Cahira erschauderte. Sie hatte den Tod durch die “reinigenden Flammen”, wie es die Kirche nannte, ein paar Mal miterlebt, zuletzt bei Ghalens Gefährtin Morana. Für sie war es mit der schlimmste Tod, den man sich nur vorstellen konnte. Aidans Aussage erinnerte sie an ein kurzes Gespräch am Rande des Winterfestes, und sie drückte sich empor, um ihm durch das Dämmerlicht, welches der hell und klar am dunklen Firmament stehende Mond leidlich spendete,   ins Gesicht sehen zu können. “Stimmt es, dass die Kirche auch die Familien derjenigen, welche der Hexerei als schuldig befunden wurden, auszulöschen versucht?” “Keine Ahnung.” Unwohl rollte der Mann mit den Schultern. Nein, das war eindeutig kein Sachverhalt, den er gerne diskutieren wollte. “Stimmt es?”, drängte sie ihn irrwitzigerweise zu der Antwort, welche sie doch bereits kannte. “Ja, verdammt. Ja. Wie die Bluthunde sind sie hinter den Nachkommen, der Familie her und ruhen erst, wenn sie alles und jeden den Flammen überantwortet haben. Bist Du nun zufrieden?” Seine Stimme war tonlos, endgültig und doch meinte sie einen bekannten Unterton darin zu hören, wie schon einmal als er sie am Ende verletzt hatte.

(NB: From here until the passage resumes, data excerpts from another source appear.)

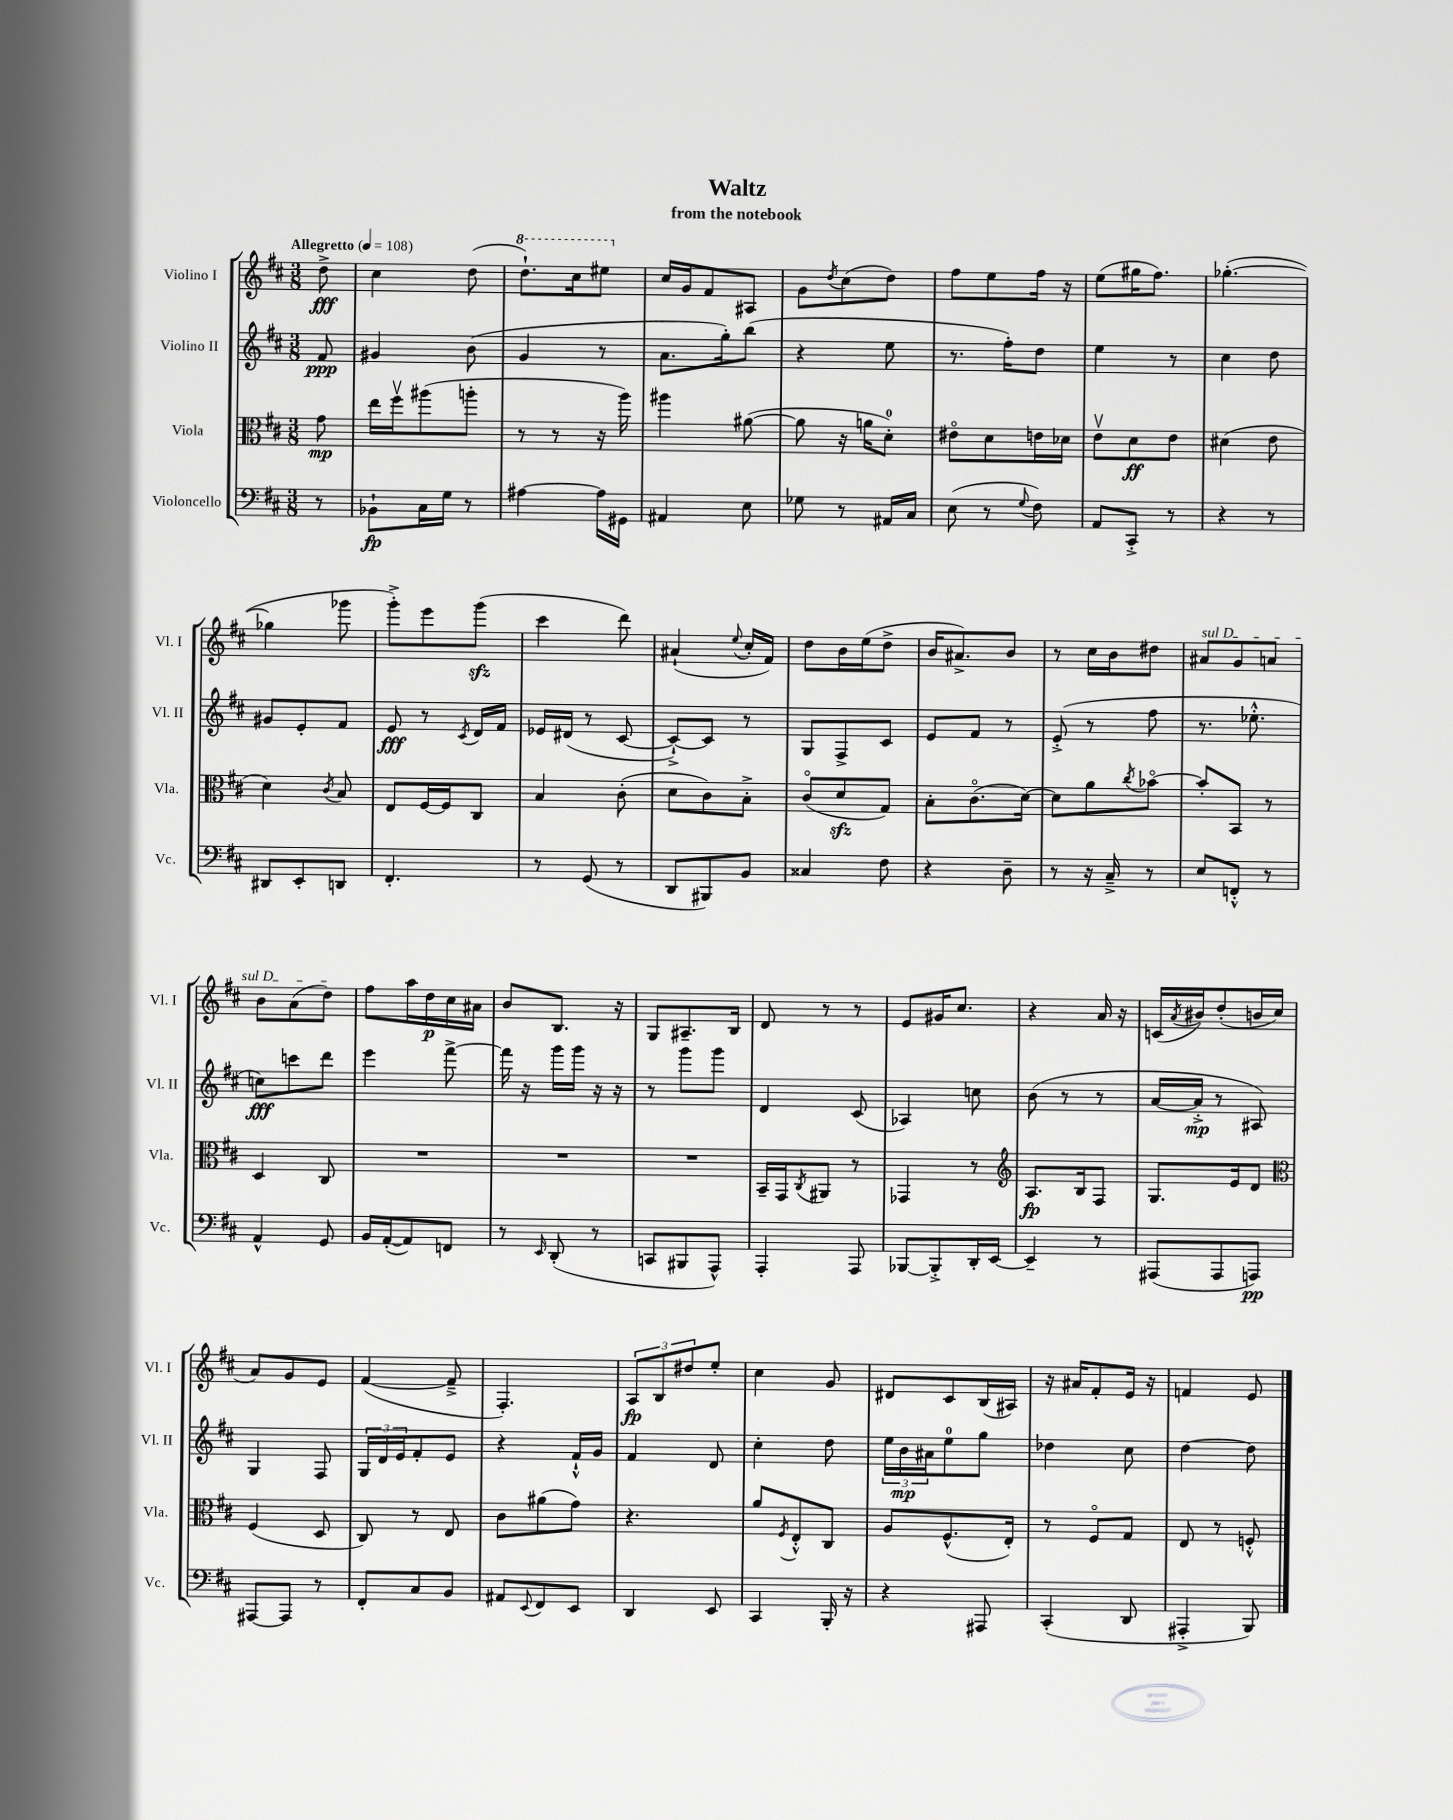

**kern	**kern	**kern	**kern
*staff4	*staff3	*staff2	*staff1
*clefF4	*clefC3	*clefG2	*clefG2
*k[f#c#]	*k[f#c#]	*k[f#c#]	*k[f#c#]
*M3/8	*M3/8	*M3/8	*M3/8
*MM108	*MM108	*MM108	*MM108
8r	8g	8f#	8dd^
=	=	=	=
8BB-`	16ee	4g#	4cc#
.	16ff#v	.	.
16C#	(8aa#	.	.
16G	.	.	.
8r	8aa'	(8b	(8dd
=	=	=	=
[4A#	8r	4g	8.ddd`)
.	8r	.	.
.	.	.	16ccc#
16A#]	16r	8r	8eee#
16GG#	16aa)	.	.
=	=	=	=
4AA#	4aa#	8.a	16cc#
.	.	.	16g
.	.	.	8f#
.	.	16gg')	.
8E	([8a#	(8bb	8A#
=	=	=	=
8G-	8a#]	4r	8g
.	.	.	8qdd
8r	16r	.	(8cc#
.	16a	.	.
16AA#	8d')	8ee	8dd)
16C#	.	.	.
=	=	=	=
(8E	8e#o	8.r	8ff#
8r	8d	.	8ee
.	.	16ff#')	.
8qqG	.	.	.
8F#)	16e	8dd	16ff#
.	16d-	.	16r
=	=	=	=
8AA	8ev	4ee	(8ee
8CC#'^	8d	.	16gg#
.	.	.	8.ff#)
8r	8e	8r	.
=	=	=	=
4r	(4d#	4cc#	([4.gg-'
8r	8e	8dd	.
=	=	=	=
8DD#	4d)	8g#	4gg-]
8EE'	.	8e'	.
.	8qc#	.	.
8DD	8B	8f#	8ggg-
=	=	=	=
4.FF#'	8E	8e	8ggg'^)
.	[16F#	8r	8eee
.	16F#]	.	.
.	.	8qc#	.
.	8C#	16d	(8ggg
.	.	16f#	.
=	=	=	=
8r	4B	16e-	4ccc#
.	.	(16d#	.
(8GG	.	8r	.
8r	(8c#'	[8c#	8ddd)
=	=	=	=
8DD	8d	8c#`^_)	(4a#`
8BBB#)	8c#)	8c#]	.
.	.	.	8qqee
8BB	8B'^	8r	16cc#'
.	.	.	16f#)
=	=	=	=
4C##	(8c#o	8G	8dd
.	8d	8F#^	16b
.	.	.	(16ee
8F#	8G)	8c#	8dd^
=	=	=	=
4r	8B'	8e	16b
.	.	.	8.a#^)
.	(8.c#o	8f#	.
8D~	.	8r	8b
.	[16d)	.	.
=	=	=	=
8r	8d]	(8e'^	8r
16r	8a	8r	16cc#
16C#~^	.	.	16b
.	8qcc#	.	.
8r	[8b-o	8ff#	8dd#
=	=	=	=
8E	8b-']	8.r	8a#
8FF'^^	8BB	.	8g
.	.	8.ee-'^^	.
8r	8r	.	8a
=	=	=	=
4AA^^	4D	8cc)	8b
.	.	8ccc	(8a
8GG	8C#	8ddd	8dd)
=	=	=	=
16BB	4.r	4eee	8ff#
([16AA'	.	.	.
8AA])	.	.	16aa
.	.	.	16dd
8FF	.	[8fff#^	16cc#
.	.	.	16a#
=	=	=	=
8r	4.r	16fff#]	8b
.	.	16r	.
16qqEE	.	.	.
(8DD'	.	16ggg	8.B
.	.	16ggg	.
8r	.	16r	.
.	.	16r	16r
=	=	=	=
8CC	4.r	8r	8G
8BBB#	.	8ggg	8.A#~
8AAA^^)	.	8ggg	.
.	.	.	16B
=	=	=	=
4AAA'	16BB~	4d	8d
.	16GG	.	.
.	8qC#	.	.
.	8AA#	.	8r
8AAA	8r	(8c#	8r
=	=	=	=
[8BBB-	4GG-	4A-)	8e
8BBB-'^]	.	.	16g#
.	.	.	8.cc#
16DD'	8r	8cc	.
[16EE	.	.	.
=	=	=	=
*	*clefG2	*	*
4EE~]	8.A	(8b	4r
.	.	8r	.
.	16B	.	.
8r	8F#	8r	16a
.	.	.	16r
=	=	=	=
(8AAA#	8.G	[16a	(16c
.	.	.	8qa
.	.	16a'^]	16b#)
8AAA#	.	8r	(8dd'
.	16e	.	.
8AAA)	8d	8A#)	16b
.	.	.	16cc#
=	=	=	=
*	*clefC3	*	*
[8AAA#	(4F#	4G	8a)
8AAA#]	.	.	8g
8r	8D	8F#	8e
=	=	=	=
8FF#'	8C#)	24G	([4f#
.	.	24d	.
.	.	24e	.
8C#	8r	8f#'	.
8BB	8E	8e	8f#~^]
=	=	=	=
8AA#	8c#	4r	4.F#')
8qqEE	.	.	.
8FF#	(8a#	.	.
8EE	8g)	16f#`^^	.
.	.	16g	.
=	=	=	=
4DD	4.r	4f#	12A
.	.	.	12B
.	.	.	12dd#
8EE	.	8d	8ee'
=	=	=	=
4CC#	8a	4cc#'	4cc#
.	8qF#	.	.
.	8E'^^	.	.
16BBB'	8C#	8dd	8g
16r	.	.	.
=	=	=	=
4r	8A	24ee	8d#
.	.	24b	.
.	.	24a#	.
.	(8.F#^^	8ee	8c#
8AAA#	.	8gg	(16B
.	16E')	.	16A#)
=	=	=	=
(4CC#'	8r	4dd-	16r
.	.	.	16a#
.	8F#o	.	8f#'
8DD	8G	8cc#	16e
.	.	.	16r
=	=	=	=
4AAA#'^	8E	[4dd	4f
.	8r	.	.
8BBB)	8F'^^	8dd]	8e
==	==	==	==
*-	*-	*-	*-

“Du hast Angst.”, stellte sie nach einigen Augenblicken zögernd fest. Es passte so ganz und gar nicht zu dem Aidan, den sie auf Svesur gekannt hatte. “Natürlich habe ich Angst um uns. Es sind gefährliche Zeiten. Und Du bist nicht mehr die Kriegerin, nicht mehr die einfache Frau die Du vielleicht gewesen bist.” Die Worte berührten und erschütterten sie gleichermaßen. Vermutlich war sie leichtfertig, weil sie sich noch an die Vergangenheit klammerte, und brachte somit nicht nur sich selber in Gefahr. Das Kind unter ihrem Herzen schien schwerer als sonst zu wiegen. “Und wenn ich verspreche, vorsichtiger zu sein?” Ihre Finger griffen hart in die mit guter Zackelschafwolle gefüllten Matratze und sie beobachtete, wie er zwei gemächlichen Schritten auf sie zukam und sich hinunter beugte. Mit sanfter Resignation hauchte Aidan ihr einen Kuss auf die Stirn. “Ich fürchte, Du wirst dieses Versprechen kaum einhalten können, Kätzchen.”
[Bild: Cahira-Sig.jpg]
Herzlichen Dank an Morrigan!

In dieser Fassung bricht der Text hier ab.